GPUs, or graphics processing units—which were originally developed to create better pictures in video games—are ideal for MD simulations. But the team simply couldn't get hold of enough GPU nodes on the computers initially available to them. Bridges and Comet—particularly their advanced NVIDIA P100 GPUs—proved ideal for giving them the power they needed to optimize the previous predictions.

The molecular modeling community offered the scientists an opportunity to test their predictions. At the 13th Critical Assessment of Techniques for Protein Structure Prediction (CASP13) competition in 2018, other scientists used a simulation technique called machine learning (ML) to predict the structures of 27 whole or partial proteins that had recently been determined by lab methods.

The MSU team then took these predictions the other scientists had made and refined them using their MD method. Using the same scoring method as in the CASP13 competition, they found that MD improved the ML predictions across the board—their refinements improved the earlier predictions by 3 to 30 percent. In some cases, the MD predictions achieved a precision that rivaled that of the best laboratory imaging methods. Next, the team will work on improving the efficiency of their calculations so that they can simulate longer time periods. Longer simulations allow better refinement, because proteins in an almost-correct initial model may need additional time to settle into their proper shapes. The team reported their latest results in the journal Proteins: Structure, Function and Bioinformatics in November 2019.

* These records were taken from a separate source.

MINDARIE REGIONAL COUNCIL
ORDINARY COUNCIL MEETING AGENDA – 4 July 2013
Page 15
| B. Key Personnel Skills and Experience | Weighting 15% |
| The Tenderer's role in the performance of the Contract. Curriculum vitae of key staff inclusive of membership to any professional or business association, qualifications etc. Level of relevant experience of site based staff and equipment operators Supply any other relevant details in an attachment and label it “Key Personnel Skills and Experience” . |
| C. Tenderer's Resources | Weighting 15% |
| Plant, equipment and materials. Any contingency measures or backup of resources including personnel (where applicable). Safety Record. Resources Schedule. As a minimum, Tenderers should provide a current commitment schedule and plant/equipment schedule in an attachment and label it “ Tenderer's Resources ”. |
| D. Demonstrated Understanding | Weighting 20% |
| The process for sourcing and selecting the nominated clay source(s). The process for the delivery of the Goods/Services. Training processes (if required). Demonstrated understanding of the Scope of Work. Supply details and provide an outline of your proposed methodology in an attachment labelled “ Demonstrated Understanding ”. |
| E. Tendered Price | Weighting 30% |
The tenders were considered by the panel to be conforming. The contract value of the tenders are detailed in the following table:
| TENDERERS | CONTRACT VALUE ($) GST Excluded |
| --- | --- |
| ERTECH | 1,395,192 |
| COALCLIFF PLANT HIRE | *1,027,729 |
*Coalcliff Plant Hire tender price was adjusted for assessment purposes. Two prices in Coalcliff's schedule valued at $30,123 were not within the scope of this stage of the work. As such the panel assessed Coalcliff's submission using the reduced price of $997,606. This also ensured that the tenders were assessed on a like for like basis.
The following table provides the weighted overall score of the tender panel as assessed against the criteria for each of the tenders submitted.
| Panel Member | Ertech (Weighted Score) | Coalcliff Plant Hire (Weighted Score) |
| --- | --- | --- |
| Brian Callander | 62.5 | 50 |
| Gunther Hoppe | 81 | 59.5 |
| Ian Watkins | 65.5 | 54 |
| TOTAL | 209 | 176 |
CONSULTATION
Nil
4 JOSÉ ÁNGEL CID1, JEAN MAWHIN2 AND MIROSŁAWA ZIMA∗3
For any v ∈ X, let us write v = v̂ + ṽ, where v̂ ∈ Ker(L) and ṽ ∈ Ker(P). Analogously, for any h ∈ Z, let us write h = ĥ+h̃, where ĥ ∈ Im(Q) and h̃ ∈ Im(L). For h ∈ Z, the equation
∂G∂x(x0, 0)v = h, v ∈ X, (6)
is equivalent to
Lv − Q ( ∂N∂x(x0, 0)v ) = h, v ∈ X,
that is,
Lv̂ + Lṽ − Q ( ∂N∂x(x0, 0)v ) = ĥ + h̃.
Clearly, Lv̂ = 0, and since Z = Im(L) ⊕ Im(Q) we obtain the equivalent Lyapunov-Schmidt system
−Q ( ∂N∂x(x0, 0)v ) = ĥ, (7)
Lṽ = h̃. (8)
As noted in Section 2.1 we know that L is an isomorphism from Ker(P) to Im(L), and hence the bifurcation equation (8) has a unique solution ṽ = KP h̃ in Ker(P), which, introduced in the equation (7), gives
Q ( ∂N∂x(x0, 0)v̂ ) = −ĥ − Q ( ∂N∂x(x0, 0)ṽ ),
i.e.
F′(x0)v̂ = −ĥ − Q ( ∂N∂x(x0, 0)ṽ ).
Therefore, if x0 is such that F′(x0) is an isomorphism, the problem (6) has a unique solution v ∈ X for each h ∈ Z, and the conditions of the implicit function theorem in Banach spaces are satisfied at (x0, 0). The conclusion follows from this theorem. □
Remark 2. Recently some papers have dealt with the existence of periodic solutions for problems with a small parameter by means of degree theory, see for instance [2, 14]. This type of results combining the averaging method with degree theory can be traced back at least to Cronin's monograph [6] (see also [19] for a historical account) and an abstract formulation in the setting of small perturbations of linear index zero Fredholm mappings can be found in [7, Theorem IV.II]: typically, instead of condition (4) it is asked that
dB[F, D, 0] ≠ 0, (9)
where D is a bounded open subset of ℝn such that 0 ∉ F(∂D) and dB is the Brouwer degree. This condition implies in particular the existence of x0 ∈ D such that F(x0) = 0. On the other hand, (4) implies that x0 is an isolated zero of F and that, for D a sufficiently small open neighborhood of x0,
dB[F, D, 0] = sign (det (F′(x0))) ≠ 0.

You can read the paper here

At a glance:

  • Accurate pictures of how proteins fold and move are needed to design effective new drugs.
  • Laboratory methods for imaging proteins are slow.
  • High-quality simulations are promising but not always as accurate as needed.
  • A Michigan State University team used the GPU nodes in XSEDE-allocated supercomputers to optimize simulations made by other scientists using molecular dynamics.
  • The accuracy of some of these refinements approached that of the most precise lab measurements.